Extrait de page
====================

Descente de croix, Rubens (1616)

Une catéchèse de l’eucharistie

Ce tableau est visible au musée des Beaux-Arts de Lille.

L’œuvre est immense, et nous pourrions y entrer comme la personne qui est à gauche. Comme cette vieille femme, entrons avec surprise, et peut-être sans trop oser nous approcher. Comme elle laissons-nous étonner : il se passe quelque chose devant elle, on descend un supplicié de la croix. La descente de croix de Jésus, relatée dans les évangiles, est ici peinte par Rubens, vers 1616. En pleine maturité de son art, il donne sa propre vision de cette scène qu’il a déjà représentée plusieurs fois.
Sa mise en scène est savante et grandiose : la croix ne se dresse pas en une solitaire verticale mais devient le pivot autour duquel toute une petite foule s’active. Avant de contempler le Christ, regardons cette foule variée :

Des hommes et des femmes se sont rassemblés pour récupérer le corps de Jésus. Hommes et femmes, ils réagissent différemment. Les hommes sont complètement dans l’action, c’est-à-dire qu’ils font : il faut bien descendre le corps de Jésus de la croix. Il faut le faire et ça leur demande un effort physique, que Rubens met en valeur par leurs musculatures et leurs gestes efficaces. Placés plutôt vers le haut de la toile, perchés sur des échelles, ils descendent le corps, ils le font glisser vers les mains des femmes, restées au sol.
Jean, habillé de vert et de rouge, fait la transition entre les deux groupes. Il est placé avec les femmes, ce qui pourrait paraître étrange. Pourtant sa stature marque bien sa force masculine et son geste, comme celui des autres, est solide et efficace : sans lui, le lourd corps de Jésus tomberait. Mais Jean, comme les trois femmes, vit une proximité différente avec le corps de Jésus. Rubens a placé avec précision son regard au plus près de la blessure du côté, ce côté d’où jaillissent du sang et de l’eau comme lui-même le précise dans son évangile.
Venons-en aux femmes. Leur attitude est beaucoup plus contemplative, tout comme leurs gestes : elles reçoivent le corps qui glisse lentement vers elles, soutenu par Jean. Leur regard cherche encore un peu de vie en celui qu’elles aiment. Marie, très près de son fils, laisse pourtant un peu d’espace entre elle et lui, jamais elle ne l’a retenu. Marie-Madeleine, différemment, embrasse une main suppliciée tandis qu’une troisième semble reculer pour tenter de comprendre, de réaliser le drame qui se joue devant elle.

Cette façon diverse de se situer par rapport au corps de Jésus des personnages représentés, hommes et femmes, chacun selon ce qu’il est, peut se déployer théologiquement et spirituellement pour ceux qui regardent le tableau depuis presque 400 ans.

====================

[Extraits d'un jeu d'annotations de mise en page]
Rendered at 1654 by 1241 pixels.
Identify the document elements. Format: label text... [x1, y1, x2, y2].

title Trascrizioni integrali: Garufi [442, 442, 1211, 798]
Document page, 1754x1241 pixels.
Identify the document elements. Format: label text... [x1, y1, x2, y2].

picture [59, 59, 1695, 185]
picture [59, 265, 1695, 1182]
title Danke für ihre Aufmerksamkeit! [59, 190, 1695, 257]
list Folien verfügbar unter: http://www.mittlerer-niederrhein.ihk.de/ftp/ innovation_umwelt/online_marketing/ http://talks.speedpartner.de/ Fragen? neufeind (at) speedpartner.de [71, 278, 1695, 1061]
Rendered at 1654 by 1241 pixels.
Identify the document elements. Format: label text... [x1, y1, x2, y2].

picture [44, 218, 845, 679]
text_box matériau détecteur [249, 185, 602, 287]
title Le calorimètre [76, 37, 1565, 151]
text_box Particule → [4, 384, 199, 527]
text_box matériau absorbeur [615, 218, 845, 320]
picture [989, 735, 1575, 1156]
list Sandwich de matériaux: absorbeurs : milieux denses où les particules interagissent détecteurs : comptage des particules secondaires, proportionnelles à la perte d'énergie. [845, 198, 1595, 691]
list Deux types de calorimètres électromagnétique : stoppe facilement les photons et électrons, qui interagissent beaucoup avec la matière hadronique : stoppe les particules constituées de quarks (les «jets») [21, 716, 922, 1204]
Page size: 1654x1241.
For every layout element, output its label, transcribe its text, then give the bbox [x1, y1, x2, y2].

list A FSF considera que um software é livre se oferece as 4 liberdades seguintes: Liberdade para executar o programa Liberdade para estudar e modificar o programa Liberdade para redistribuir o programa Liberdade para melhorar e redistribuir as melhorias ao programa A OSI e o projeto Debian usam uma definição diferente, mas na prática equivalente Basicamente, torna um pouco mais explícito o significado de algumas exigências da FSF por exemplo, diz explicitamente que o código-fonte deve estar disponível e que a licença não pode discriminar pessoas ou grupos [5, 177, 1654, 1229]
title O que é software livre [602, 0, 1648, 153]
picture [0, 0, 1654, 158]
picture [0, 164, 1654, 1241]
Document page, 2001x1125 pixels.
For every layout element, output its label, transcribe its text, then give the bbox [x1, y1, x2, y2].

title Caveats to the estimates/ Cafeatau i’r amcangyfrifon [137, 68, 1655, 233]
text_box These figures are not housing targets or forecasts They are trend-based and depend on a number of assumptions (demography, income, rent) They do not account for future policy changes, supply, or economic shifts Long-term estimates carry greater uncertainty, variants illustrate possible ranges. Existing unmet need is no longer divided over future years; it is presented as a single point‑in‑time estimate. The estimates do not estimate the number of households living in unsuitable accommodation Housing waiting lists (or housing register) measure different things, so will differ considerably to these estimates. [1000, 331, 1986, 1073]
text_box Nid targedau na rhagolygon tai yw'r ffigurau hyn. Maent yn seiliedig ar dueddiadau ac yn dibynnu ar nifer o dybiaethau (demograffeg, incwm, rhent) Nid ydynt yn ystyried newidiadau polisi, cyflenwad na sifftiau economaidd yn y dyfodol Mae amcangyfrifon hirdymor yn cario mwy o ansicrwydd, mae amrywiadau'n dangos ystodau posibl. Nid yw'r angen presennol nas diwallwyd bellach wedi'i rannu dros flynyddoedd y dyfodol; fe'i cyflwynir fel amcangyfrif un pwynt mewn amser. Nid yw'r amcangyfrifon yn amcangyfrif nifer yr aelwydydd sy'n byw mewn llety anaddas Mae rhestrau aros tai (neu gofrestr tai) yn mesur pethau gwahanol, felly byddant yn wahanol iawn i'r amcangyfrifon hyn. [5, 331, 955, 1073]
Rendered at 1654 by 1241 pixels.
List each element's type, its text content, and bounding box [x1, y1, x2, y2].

====================

Consigne 1
Résumez l'extrait de page en deux phrases.
Consigne 2
Dans les enregistrements, reprenez le passage qui va du début jusqu'à la ligne contenant « list Folien verfügbar » incluse, en remplaçant « Identify » par « Detect » sans rien changer d'autre.

Résultat attendu 1
La Descente de croix peinte par Rubens vers 1616, visible au musée des Beaux-Arts de Lille, fait de la croix le pivot autour duquel toute une petite foule s'active. Les hommes, perchés sur des échelles, descendent le corps de Jésus avec effort, tandis que Jean fait la transition vers les femmes, dont l'attitude est beaucoup plus contemplative.

Résultat attendu 2
Rendered at 1654 by 1241 pixels.
Detect the document elements. Format: label text... [x1, y1, x2, y2].

title Trascrizioni integrali: Garufi [442, 442, 1211, 798]
Document page, 1754x1241 pixels.
Detect the document elements. Format: label text... [x1, y1, x2, y2].

picture [59, 59, 1695, 185]
picture [59, 265, 1695, 1182]
title Danke für ihre Aufmerksamkeit! [59, 190, 1695, 257]
list Folien verfügbar unter: http://www.mittlerer-niederrhein.ihk.de/ftp/ innovation_umwelt/online_marketing/ http://talks.speedpartner.de/ Fragen? neufeind (at) speedpartner.de [71, 278, 1695, 1061]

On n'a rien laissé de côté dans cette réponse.